‘The Israel We Knew Is Gone’: NYT’s Friedman mourns Netanyahu return, far-right rise
Columnist says emerging government akin to Trump re-election with Giuliani as AG, Flynn as defense secretary, Proud Boys head as Homeland Security chief
New York Times senior columnist Thomas Friedman lamented the hardline, religious coalition that is likely to come to power in Israel after this week’s election.
In a Friday op-ed headlined “The Israel We Knew Is Gone,” Friedman tries to explain to US readers the significance of the return of Likud chairman Benjamin Netanyahu along with accomplices in the far-right Religious Zionism party, likening them to figures American readers would be familiar with.
“Imagine you woke up after the 2024 US presidential election and found that Donald Trump had been re-elected and chose Rudy Giuliani for attorney general, Michael Flynn for defense secretary, Steve Bannon for commerce secretary, evangelical leader James Dobson for education secretary, Proud Boys former leader Enrique Tarrio for homeland security head and Marjorie Taylor Greene for the White House spokeswoman,” he begins.

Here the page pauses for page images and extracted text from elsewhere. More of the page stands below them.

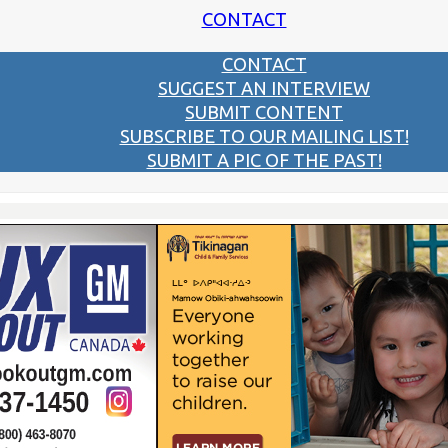
CONTACT
CONTACT
SUGGEST AN INTERVIEW
SUBMIT CONTENT
SUBSCRIBE TO OUR MAILING LIST!
SUBMIT A PIC OF THE PAST!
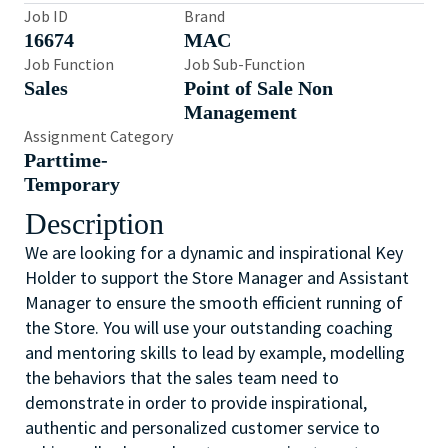
Job ID
Brand
16674
MAC
Job Function
Job Sub-Function
Sales
Point of Sale Non
Management
Assignment Category
Parttime-
Temporary
Description
We are looking for a dynamic and inspirational Key
Holder to support the Store Manager and Assistant
Manager to ensure the smooth efficient running of
the Store. You will use your outstanding coaching
and mentoring skills to lead by example, modelling
the behaviors that the sales team need to
demonstrate in order to provide inspirational,
authentic and personalized customer service to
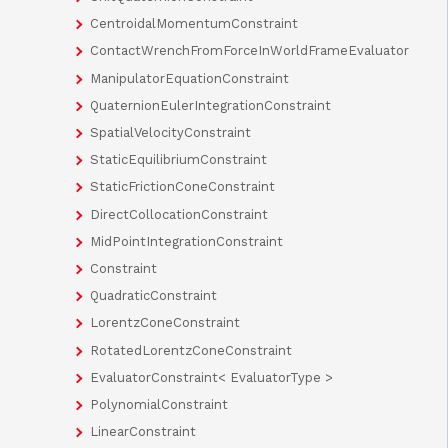
CentroidalMomentumConstraint
ContactWrenchFromForceInWorldFrameEvaluator
ManipulatorEquationConstraint
QuaternionEulerIntegrationConstraint
SpatialVelocityConstraint
StaticEquilibriumConstraint
StaticFrictionConeConstraint
DirectCollocationConstraint
MidPointIntegrationConstraint
Constraint
QuadraticConstraint
LorentzConeConstraint
RotatedLorentzConeConstraint
EvaluatorConstraint< EvaluatorType >
PolynomialConstraint
LinearConstraint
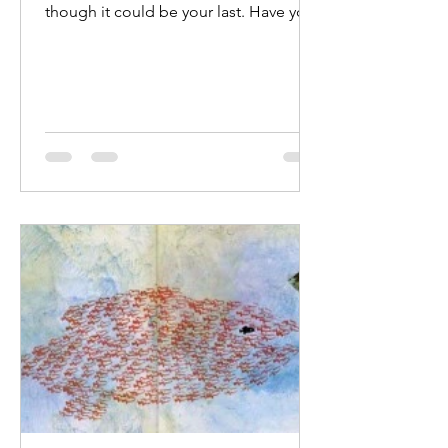
though it could be your last. Have you
ever practiced facing your own
mortality? Recently I learned about a
recall on my vehicle which comes with
an urgent safety warning. The
manufacturers are still working on the
fix. The battery could catch fire at any
time, and there is nothing that can be
done except "park away from
structures" and hope for the best. My
hyperactive mind is swarming; what
can I tell my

Friedman has long criticized Israel’s right-wing lawmakers, but has himself come under fire from across the American political spectrum for predictions regarding trends in the Middle East that have missed the mark.

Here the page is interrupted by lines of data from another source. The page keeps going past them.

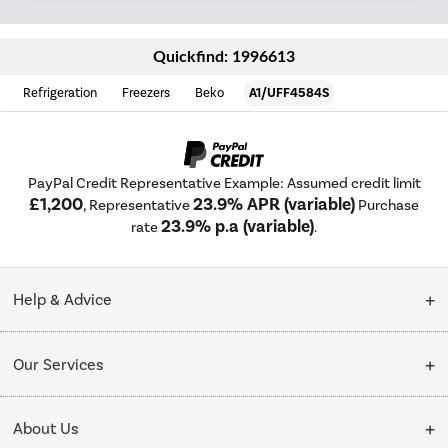
Quickfind: 1996613
Refrigeration
Freezers
Beko
A1/UFF4584S
PayPal Credit Representative Example: Assumed credit limit
£1,200
23.9% APR (variable)
, Representative
Purchase
23.9% p.a (variable)
rate
.
Help & Advice
Customer Service
Our Services
Collection Points
Delivery
About Us
Finance options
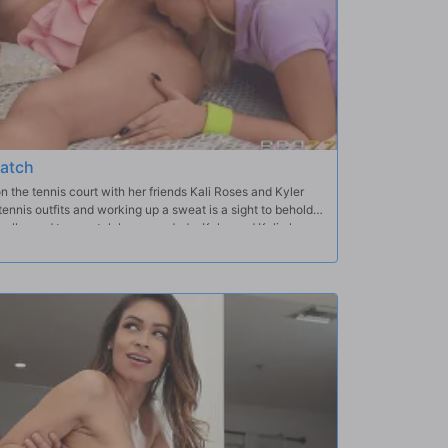
natch
 the tennis court with her friends Kali Roses and Kyler
ennis outfits and working up a sweat is a sight to behold.
hallenged to a match by some dude; Kyler and Kali cheer
lebrate afterwards. The girls end up in bed together, eager
 big workout today.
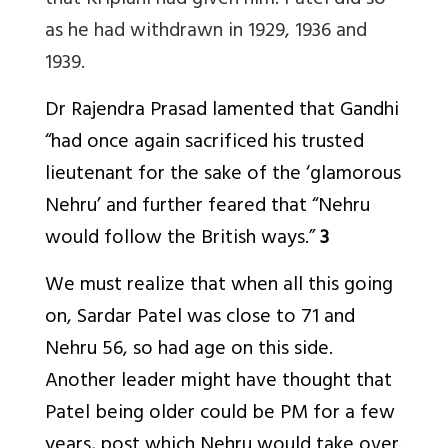
that Kriplani had given him. Patel did so
as he had withdrawn in 1929, 1936 and
1939.
Dr Rajendra Prasad lamented that Gandhi
“had once again sacrificed his trusted
lieutenant for the sake of the ‘glamorous
Nehru’ and further feared that “Nehru
would follow the British ways.”
3
We must realize that when all this going
on, Sardar Patel was close to 71 and
Nehru 56, so had age on this side.
Another leader might have thought that
Patel being older could be PM for a few
years, post which Nehru would take over.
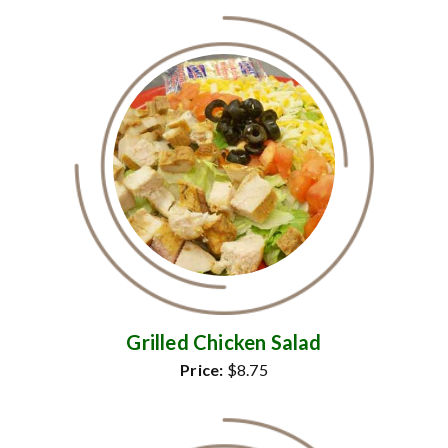
Grilled Chicken Salad
Price:
$8.75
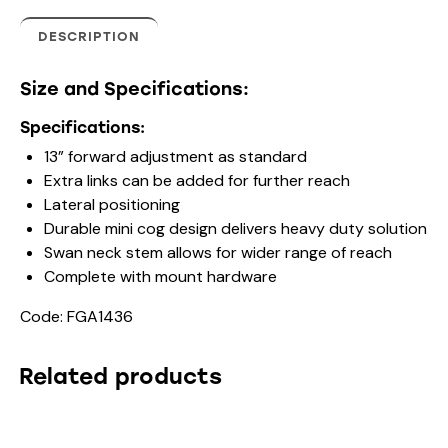
DESCRIPTION
Size and Specifications:
Specifications:
13” forward adjustment as standard
Extra links can be added for further reach
Lateral positioning
Durable mini cog design delivers heavy duty solution
Swan neck stem allows for wider range of reach
Complete with mount hardware
Code: FGA1436
Related products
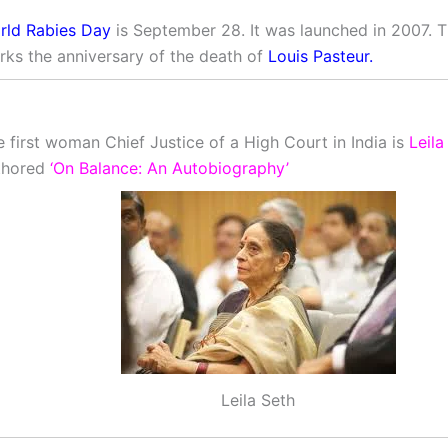
rld Rabies Day
is September 28. It was launched in 2007. 
rks the anniversary of the death of
Louis Pasteur.
 first woman Chief Justice of a High Court in India is
Leila
thored
‘On Balance: An Autobiography’
Leila Seth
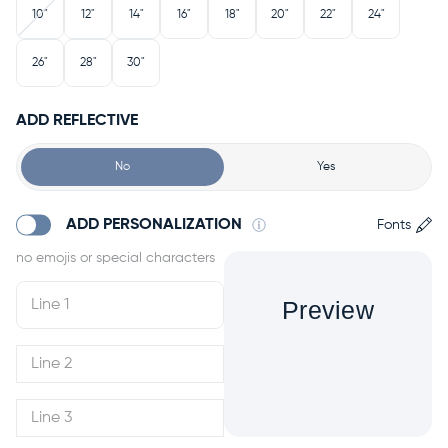
10"
12"
14"
16"
18"
20"
22"
24"
26"
28"
30"
ADD REFLECTIVE
No
Yes
ADD PERSONALIZATION
Fonts
Preview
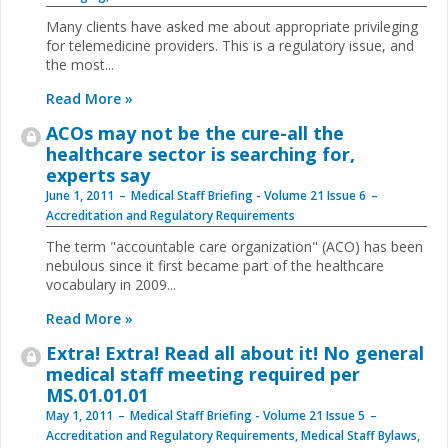
Many clients have asked me about appropriate privileging
for telemedicine providers. This is a regulatory issue, and
the most
...
Read More »
ACOs may not be the ­cure-all the
healthcare sector is searching for,
experts say
June 1, 2011
Medical Staff Briefing - Volume 21 Issue 6
Accreditation and Regulatory Requirements
The term "accountable care organization" (ACO) has been
nebulous since it first became part of the healthcare
vocabulary in 2009
...
Read More »
Extra! Extra! Read all about it! No general
medical staff meeting required per
MS.01.01.01
May 1, 2011
Medical Staff Briefing - Volume 21 Issue 5
Accreditation and Regulatory Requirements
,
Medical Staff Bylaws,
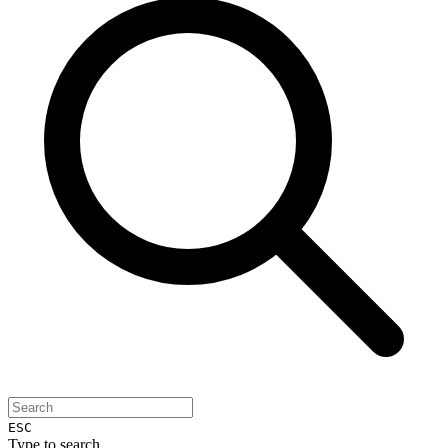
ESC
Type to search...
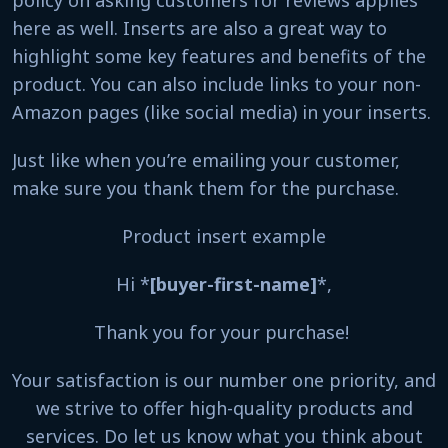
here as well. Inserts are also a great way to
highlight some key features and benefits of the
product. You can also include links to your non-
Amazon pages (like social media) in your inserts.
Just like when you’re emailing your customer,
make sure you thank them for the purchase.
Product insert example
Hi *
[buyer-first-name]
*,
Thank you for your purchase!
Your satisfaction is our number one priority, and
we strive to offer high-quality products and
services. Do let us know what you think about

In his latest column, Friedman argues that Israeli political trends often foreshadow those seen in the US and warns against this possibility.
He warns that the new coalition Netanyahu is likely to form with Religious Zionism, in addition to the Shas and United Torah Judaism ultra-Orthodox parties, will “roil synagogues in America and across the globe,” “haunt pro-Israel students on college campuses,” “stress” US diplomats and “send friends of Israel in Congress fleeing” from those demanding to know why the US should continue sending billions of dollars in aid to Israel.
He cites the elevation by Netanyahu of lawmakers who see Arab Israelis as a “fifth column,” think the judiciary can’t be trusted, want to expand West Bank settlements as much as possible, aim to freeze the Likud leader’s ongoing corruption trial and express contempt for LGBT rights.
He names Religious Zionism MKs Bezalel Smotrich and Itamar Ben Gvir, who are likely to receive senior cabinet posts in Netanyahu’s next government, as the best examples of those worrying trends.
“Netanyahu has increasingly sought over the years to leverage the energy of this illiberal Israeli constituency to win office, not unlike how Trump uses white nationalism, but Netanyahu never actually brought this radical element — like Ben Gvir, who claims to have moderated because he has told his supporters to chant, “Death to terrorists,” instead of, “Death to Arabs” — into his ruling faction or cabinet,” Friedman writes.
Friedman quotes Yedioth Ahronoth columnist Nahum Barnea, who argues that Netanyahu was aided by the uptick in violence over the past year that took place on both sides of the Green Line.
“There has been a dramatic upsurge in violence — stabbings, shootings, gang warfare and organized crime — by Israeli Arabs against other Israeli Arabs, and Israeli Arab gangs and organized crime against Israeli Jews, particularly in mixed communities,” Barnea tells him.
“Even though this upsurge started when Netanyahu was previously prime minister, he and his anti-Arab allies blamed it all on the Arabs and the national unity Israeli government,” Friedman writes.
“But Netanyahu was also aided by the fact that while the right and the far right were highly energized by both growing fears of and distrust of Arabs — whether Israeli Arab citizens or Palestinians in the West Bank — their centrist and center-left opponents had no coherent or inspiring counter-message,” he adds.
He warns that the election results will have “a profound effect on US-Israel relations,” highlighting the senior Democratic lawmakers who have already said so in recent months.
“We are truly entering a dark tunnel.”